Seus olhos eram o que primeiro me ganhavam a atenção quando o via. Amarelados, contornados de preto, incisivos e insistentes, continuavam a encarar mesmo após desistirmos de encará-lo de volta.

O gato a quem chamei Bob – como em “Um Gato de Rua Chamado Bob” – foi minha relação mais curta, mas talvez tenha sido a mais emocionalmente intensa.

Ele viveu apenas seis dias em minha casa, sendo cuidado como uma criança doente. Dei-lhe banho, remédios, alimentei, troquei fraldas, levei quase todos os dias fazer exames…

Dócil, deixava-se manipular por mim. Guerreiro, até o terceiro dia arrastava-se em duas patas para tomar água, comer e tentar – sem sucesso – usar a caixinha de areia que lhe preparei.
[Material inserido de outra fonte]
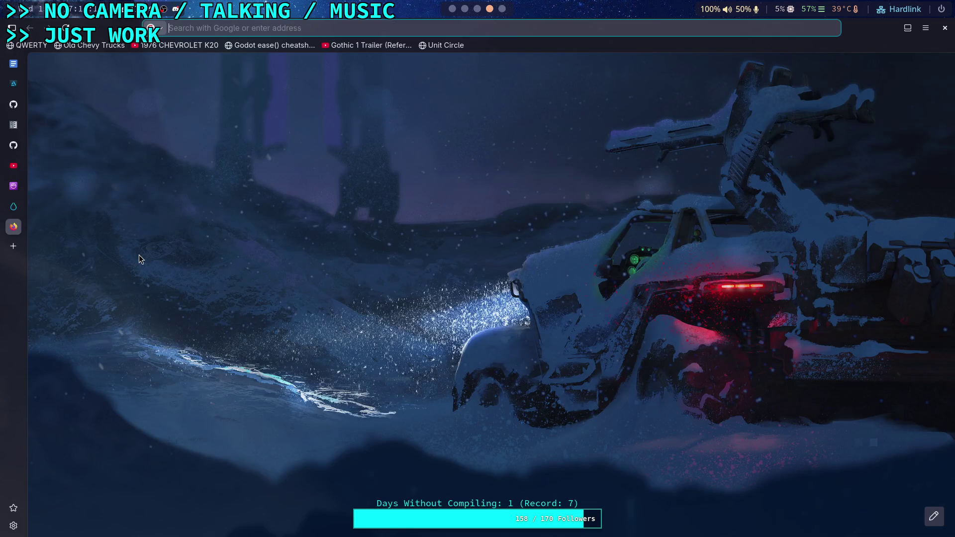
left_click(5, 221)
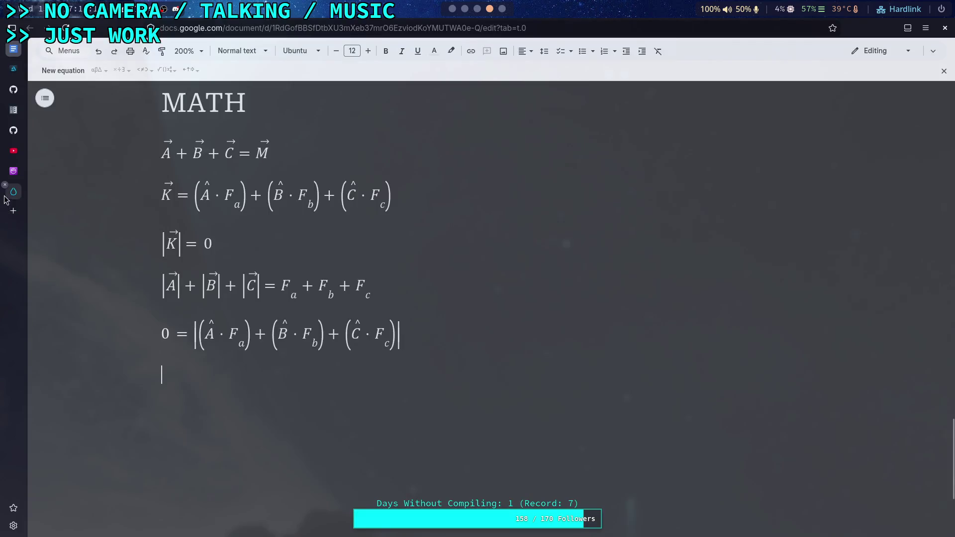
left_click(13, 171)
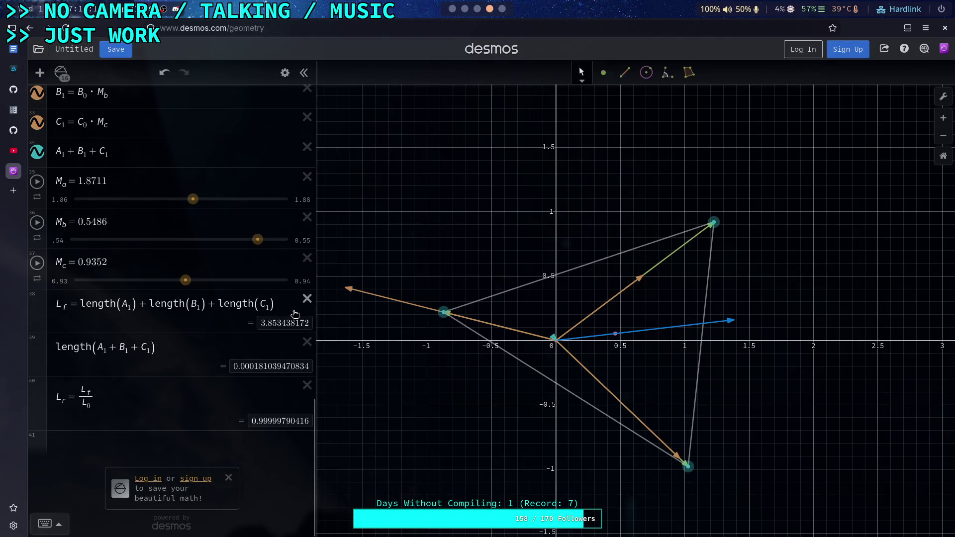
scroll(219, 303, "up", 4)
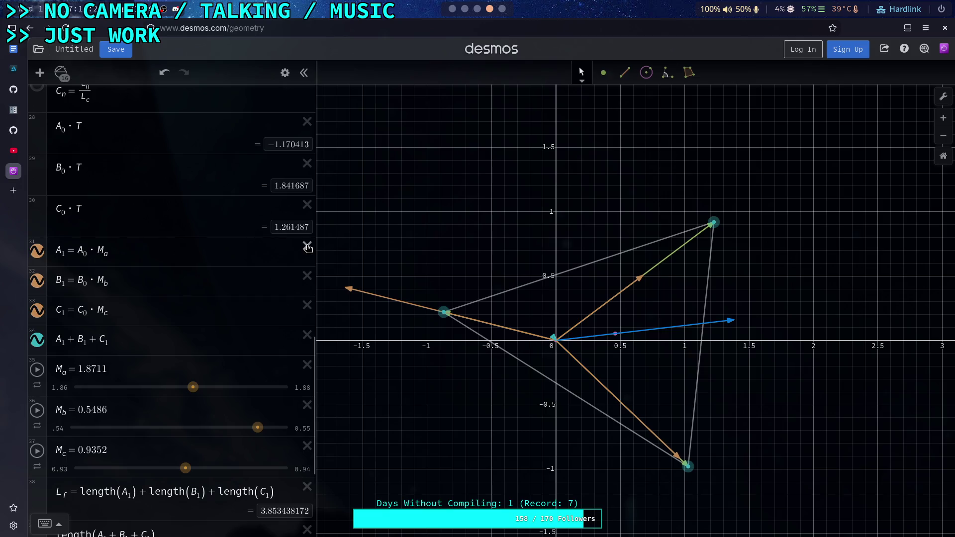
scroll(307, 248, "down", 4)
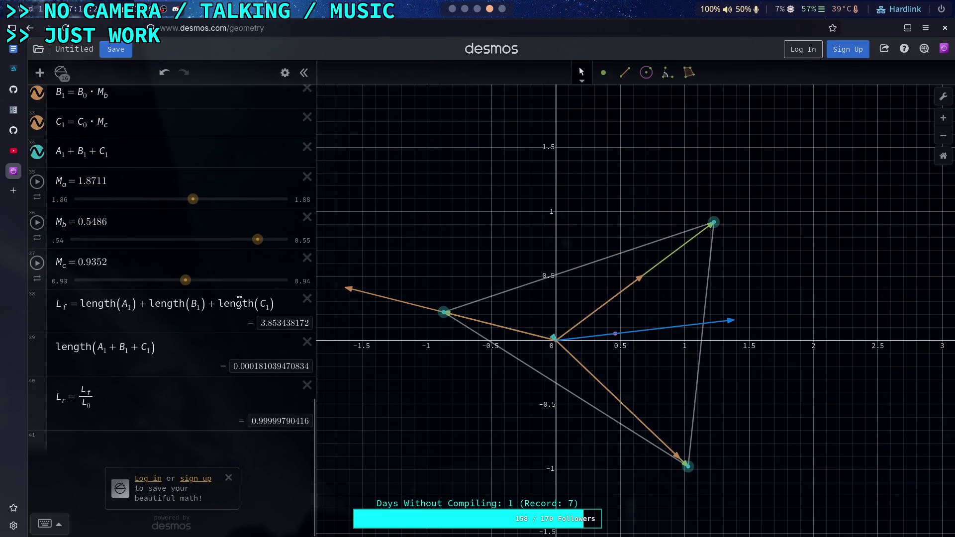
right_click(20, 179)
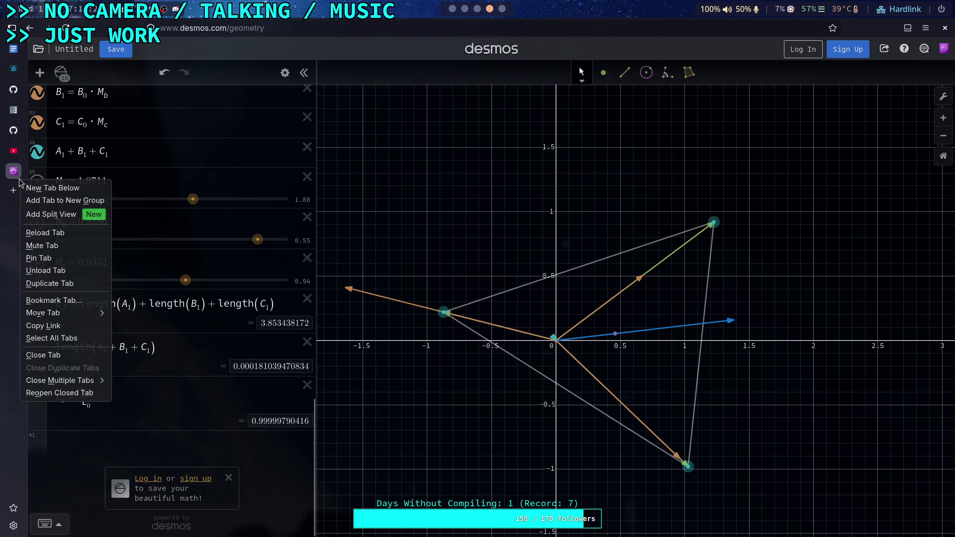
left_click(269, 472)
Mas no quarto dia desistiu de tudo… comer, beber, deixar-se trocar…. Ficava só deitado no fundo da caixa que lhe comprei, perdido em tremores. Ficou agressivo, mordeu a veterinária na última consulta e começou a sibilar quando eu tentava limpá-lo e trocá-lo.

Quando a profissional disse que, mesmo fazendo cirurgia para retirada de seu tumor na bexiga, ele continuaria piorando – o exame deu positivo para Felv (leucemia felina) -, busquei segunda e terceira opiniões. Todas resultaram parecidas e decidi pela eutanásia com um profundo sentimento de inutilidade – no final das contas, de pouca ajuda fui pra mudar seu destino.

No sexto dia, eu o levei para morrer. Fiquei a seu lado até o último instante, mesmo após ele ter me mordido ao colocá-lo sobre a mesa da clínica – será que adivinhava?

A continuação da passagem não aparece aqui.